En faisant cela, les héritiers du fondateurs ont facilité l’accès au plus grand nombre, ce qui est sans doute une bonne chose, mais ont pu amener le pratiquant dans la confusion qu’il suffit de savoir suivre une recette de cuisine pour faire de chacun de nous un cuisinier. Il n’est pas rare de rencontrer des pratiquants connaissant sur le bout des doigts le catalogue des techniques mais appliquant un aïkido comme on lit une partition, avec une certaine rigueur certes, mais peu ouverts aux mille subtilités personnelles que tout aïkidoka se doit de développer. Lorsqu’il s’agit d’éduquer les enfants, on dit que le véritable travail commence le jour où on décide de fermer les livres savants et qu’on décide d’écouter son enfant, son cœur, la nature de l’énergie relationnelle. Qu’en est-il de l’aïkido? La véritable pratique ne commencerait-elle pas le jour où l’on décide de mettre de côté le catalogue, et de développer son propre aïkido, toujours immergé dans les principes immuables mais riche de notre génie personnel.
Aïkido et technique
L’apprentissage de l’aïkido est un processus complexe.
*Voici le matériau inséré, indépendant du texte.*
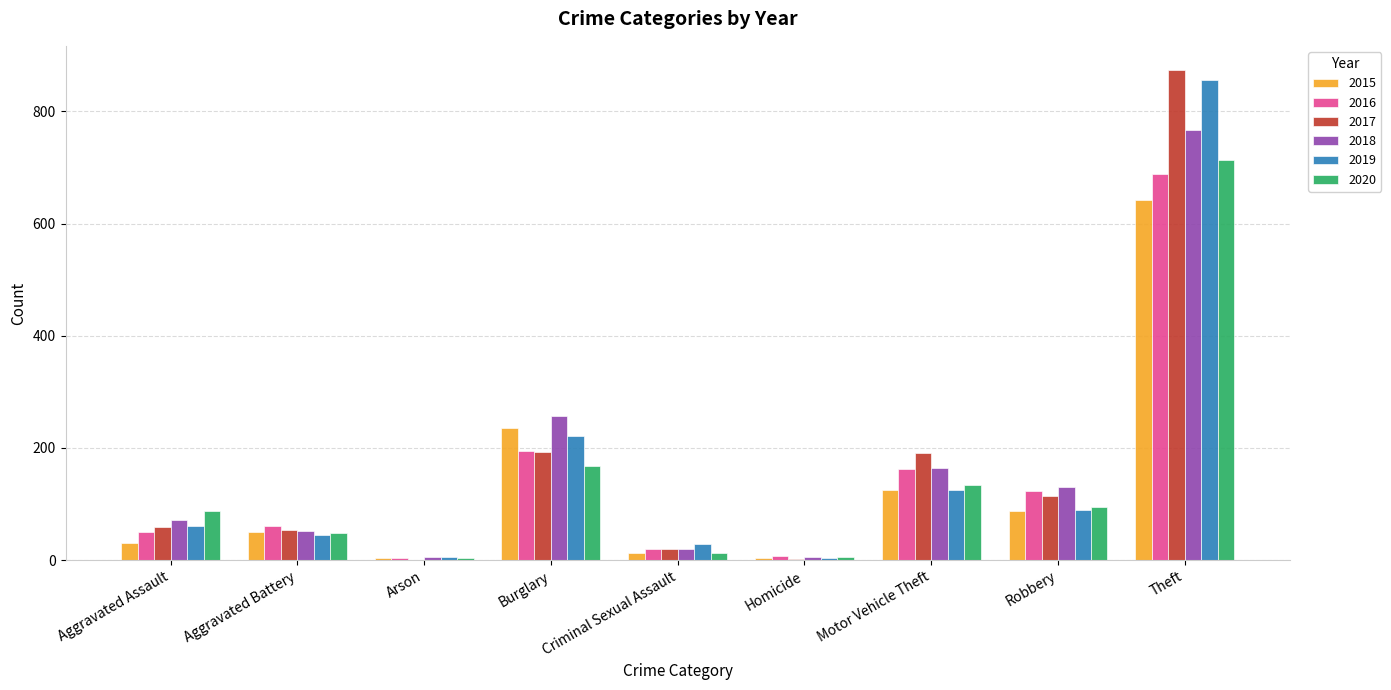

Is the value of 2020 at Burglary greater than the value of 2019 at Robbery?

Yes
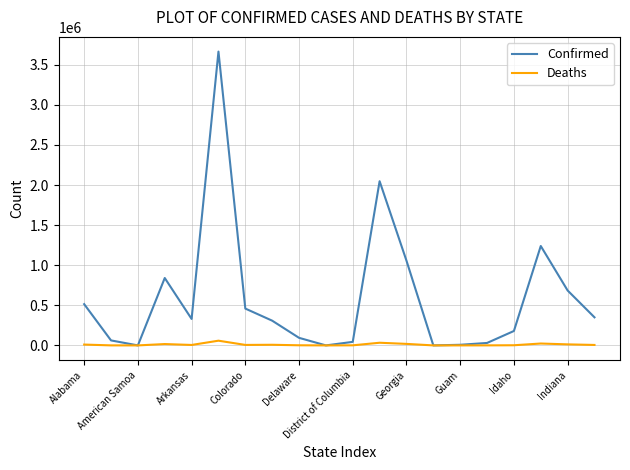

Which series has the largest total across all categories?

Confirmed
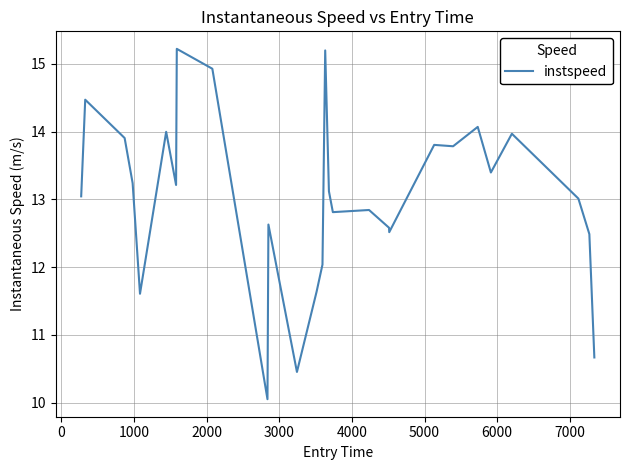

What is the difference between the maximum and minimum values?

5.2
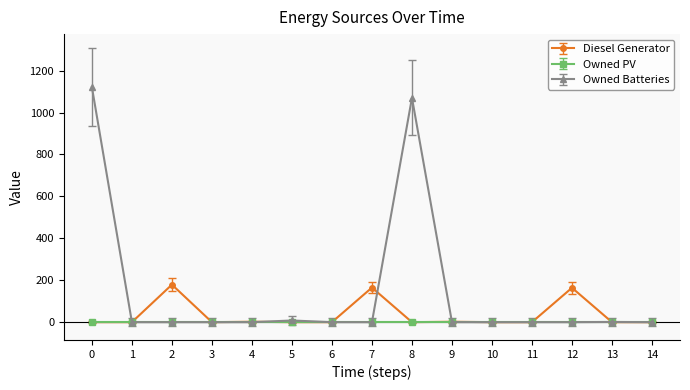

The value of Owned Batteries at 14 is -421.3. True or false?

False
Un adage dit qu’il faut effectuer une technique 10 fois pour la retenir, 100 fois pour la réaliser avec fluidité et 1000 fois pour en comprendre l’essence et l’utilité. Pour un débutant il est normal d’observer le geste montré par le professeur et de chercher à le reproduire à l’identique. Dans les débuts de son apprentissage on ne perçoit souvent que la dimension technique, la partie réalisée, la forme de l’aïkido et l’on cherche à répéter ce que le professeur à montré.
Petit à petit, on perçoit des dimensions énergétiques, humanistes voire spirituelles de la technique. On comprend également que l’aïkido du professeur ne représente qu’une infime partie de ce qu’il y a à découvrir et que le but de la pratique n’est pas de copier l’aïkido du professeur mais de développer sa propre compréhension de l’art en fonction de son physique, sa personnalité, son tempérament sans toutefois trahir les principes universels qui régissent l’aïkido.
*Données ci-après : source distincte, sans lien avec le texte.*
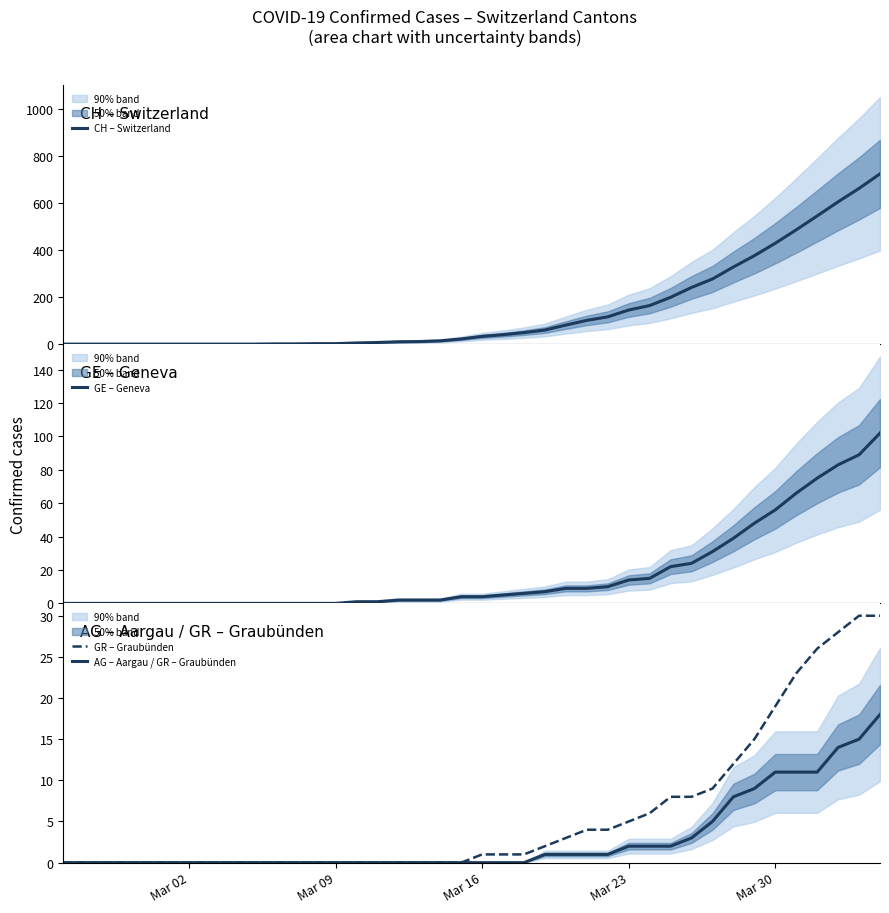

List the series in order of their peak value, highest first.

CH – Switzerland, GE – Geneva, GR – Graubünden, AG – Aargau / GR – Graubünden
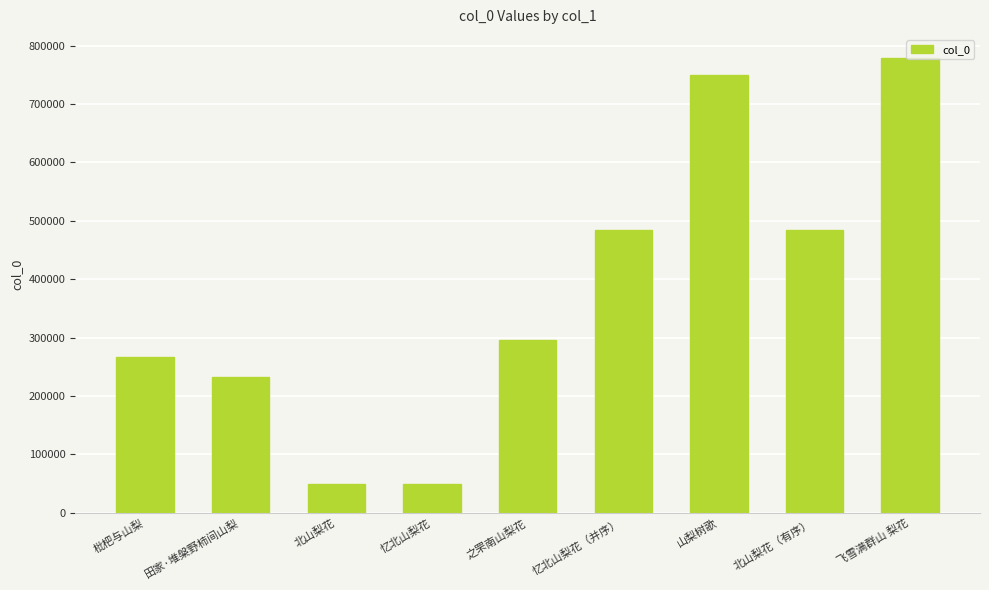

What is the value of the 8th bar from the left?

484292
En résumé, s’il est normal de s’attarder, de corriger, de faire les réglages techniques permettant de réaliser un mouvement, rapidement l’aïkidoka doit se concentrer sur son travail intérieur, son shisei, son souffle, sa disposition mentale, sa fluidité. En cela le bavardage, l’analyse technique, l’intellectualisation de son mouvement ou de celui de l’autre créent une distance qui ne peut véritablement permettre de progresser. La recherche de son art est un travail intérieur, solitaire, personnel, en relation avec les autres, mais propre à chacun. Voilà pourquoi, traditionnellement, seul le bruit des chutes venait troubler le silence et la recherche des membres du dojo.